Aaron nous a montré à quel point notre capacité d’amour et de soins peut être profonde, même pour ceux que nous n’avons jamais rencontrés. Les gens qui tentent de rejeter le sacrifice et les protestations d’Aaron suppriment leur propre capacité d’amour et leur lien inné avec l’humanité qui s’étend bien au-delà de nos relations les plus proches.

Je n’ai pas entièrement compris le sacrifice d’Aaron. J’imagine que je ne le ferai jamais. Je continuerai cependant à penser à son amour inébranlable pour l’humanité. Aussi effrayant et stimulant que soit d’essayer de nous mettre à la place d’autres personnes qui souffrent et sont opprimées, il y a un but et de la vie dans l’action.
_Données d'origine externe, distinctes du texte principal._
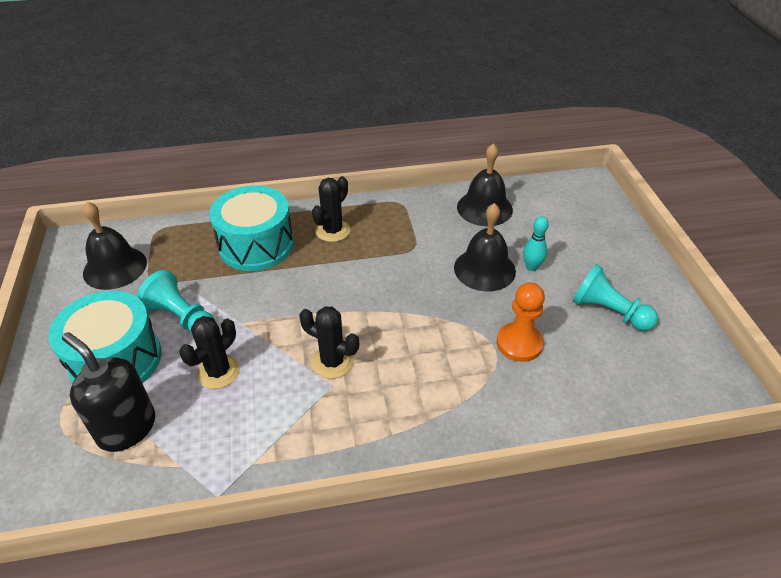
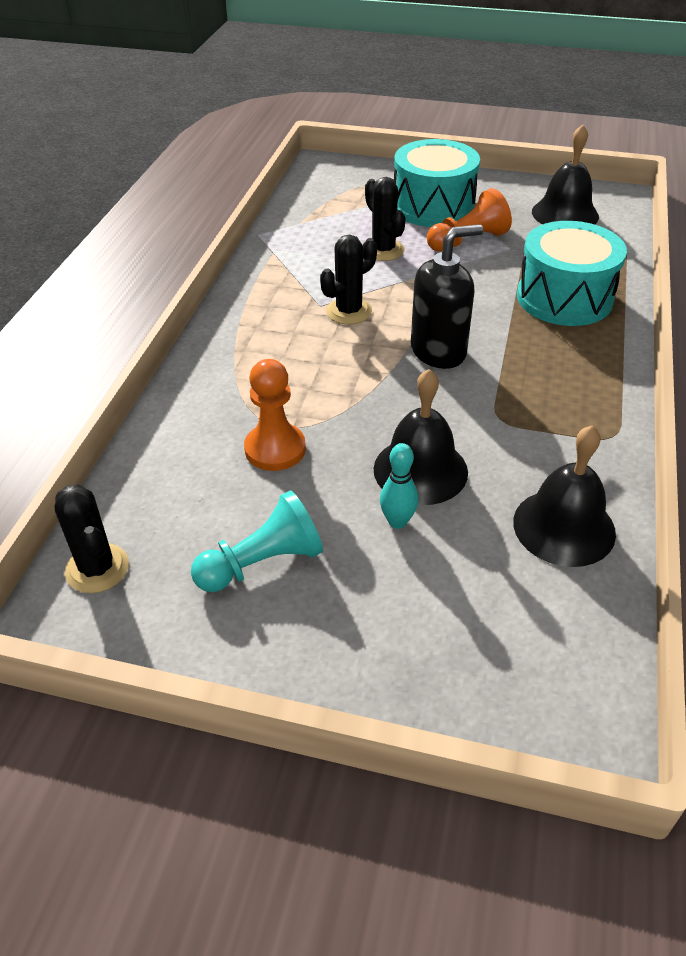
camera: 115 degrees right, 0 degrees up
black soap dispenser [62,332,155,452] -> black soap dispenser moved to [411,224,483,369]
turquoise pawn [137,270,215,333] -> orange pawn [427,188,512,252]
black cactus [312,176,350,242] -> black cactus moved to [55,484,129,593]

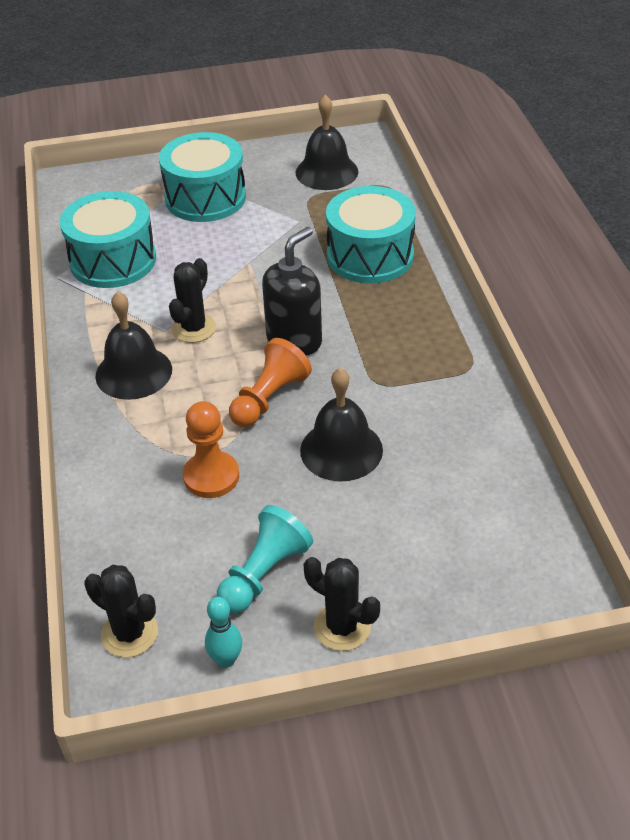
camera: 25 degrees left, 0 degrees up
black cactus [365,177,406,261] -> black cactus moved to [303,557,380,651]
turquoise bowling pin [380,443,418,529] -> turquoise bowling pin moved to [205,597,242,668]
orange pawn [427,188,512,252] -> orange pawn moved to [229,338,312,427]
black bell [513,425,616,567] -> black bell moved to [95,291,172,400]
none -> turquoise drum [60,191,156,288]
Surtout quand nous pouvons utiliser ce sentiment de connexion pour nous tenir courageusement aux côtés de ceux qui sont les plus vulnérables à l’avidité gratuite et à la destruction pathologique de la classe dirigeante, comme l’a fait Aaron.

La connexion – ni le racisme, ni le meurtre, ni l’indifférence – est au cœur de qui nous sommes. La mort d’Aaron en est un cruel rappel. Il nous a montré les profondeurs de son âme, et pour ceux qui regardaient d’assez près, il nous a montré nous-mêmes.